READ MORE: What No One Tells You About Breaking Up With Your Toxic Mother

This decision is likely more complicated for brides who have more of a strained, rather than completely estranged, relationships with one or both of their parents. If that’s the case, Kalberg believes that talking to a parent about your concerns and their behavior might be the right move — if you can stomach it. “If you’re brave and willing to confront your mother or father, try speaking to them directly and explaining why they are not being invited,” suggests Kalberg. “Proceed with caution for this option, as the family member needs to have self-awareness and take responsibility for upsetting you.”

“I wonder if I invite her, and she doesn’t come, will even care or notice?”

If you’re not sure if you should even approach the subject, or are having a difficult time managing the stress of dealing with complicated parents on top of all the other stresses of wedding planning, Kalberg suggests using visualization techniques to help get a handle on your feelings. “Set aside some time, take three deep breaths, and visualize what it would be like to have them there at the wedding,” she says. “Then complete the reverse and visualize if they are not in attendance at the wedding. Are they happy for you? Or creating drama? Will you regret that they are there? When you look back on your wedding photos, how will you feel if they’re not in them?”


Swift hasn't yet made up her mind, as she's unsure how she’d feel about wedding photos, or an entire wedding day, without her mother. Her fiancé is supportive of excluding her mother from the wedding, but her father, who she notes has been “a big part of my life” and will be at the wedding, “thinks I should extend the invitation and leave it up to her.”

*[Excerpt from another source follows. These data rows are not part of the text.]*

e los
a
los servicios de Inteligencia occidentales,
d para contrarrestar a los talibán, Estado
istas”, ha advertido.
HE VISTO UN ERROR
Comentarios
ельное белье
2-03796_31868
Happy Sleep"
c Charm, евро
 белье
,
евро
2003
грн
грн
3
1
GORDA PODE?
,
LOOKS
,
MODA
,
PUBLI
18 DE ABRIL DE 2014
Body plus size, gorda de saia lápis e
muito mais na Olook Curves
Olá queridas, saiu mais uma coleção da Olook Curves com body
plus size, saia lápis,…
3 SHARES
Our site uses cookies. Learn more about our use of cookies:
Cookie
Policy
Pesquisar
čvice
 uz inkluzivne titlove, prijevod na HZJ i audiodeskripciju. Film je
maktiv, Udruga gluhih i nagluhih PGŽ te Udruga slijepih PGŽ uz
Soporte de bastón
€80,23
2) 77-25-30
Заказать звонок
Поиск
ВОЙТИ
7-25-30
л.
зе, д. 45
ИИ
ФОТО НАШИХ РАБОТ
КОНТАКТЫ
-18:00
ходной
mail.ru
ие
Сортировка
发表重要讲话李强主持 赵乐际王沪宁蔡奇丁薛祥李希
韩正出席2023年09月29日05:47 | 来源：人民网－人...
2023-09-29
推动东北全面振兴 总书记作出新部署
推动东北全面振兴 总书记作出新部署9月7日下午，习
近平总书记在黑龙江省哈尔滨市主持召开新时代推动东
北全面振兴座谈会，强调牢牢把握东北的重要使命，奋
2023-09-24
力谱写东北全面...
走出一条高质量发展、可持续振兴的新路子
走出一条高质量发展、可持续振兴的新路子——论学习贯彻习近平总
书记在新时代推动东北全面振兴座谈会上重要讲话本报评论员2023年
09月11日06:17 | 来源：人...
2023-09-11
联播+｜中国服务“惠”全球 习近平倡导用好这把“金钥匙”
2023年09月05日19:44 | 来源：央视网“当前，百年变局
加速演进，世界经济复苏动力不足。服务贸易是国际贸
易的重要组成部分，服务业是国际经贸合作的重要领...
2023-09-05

She’s considering taking her dad’s advice to heart, as he had a similar situation with his own father. “He ended up inviting him to his wedding,” says Swift. "He didn’t want to regret it, and years later, he doesn’t.” Of course, there’s also the possibility that an invitation to the wedding isn’t an olive branch, but rather an invitation for more resentment. “I have a feeling that if I do invite my mom, she won’t come, and it will be just another way she’s disappointed me throughout my life.”

For now, Swift plans on making a final decision by the time she sends out invitations this summer. She is leaning towards an invite, while keeping her expectations in check. “I will probably just send an invitation and follow it up with an email letting her know she’s invited,” says Swift. "Part of me is so used to her disappointing me and not being there for important days of my life, I wonder if I invite her, and she doesn’t come, will even care or notice?”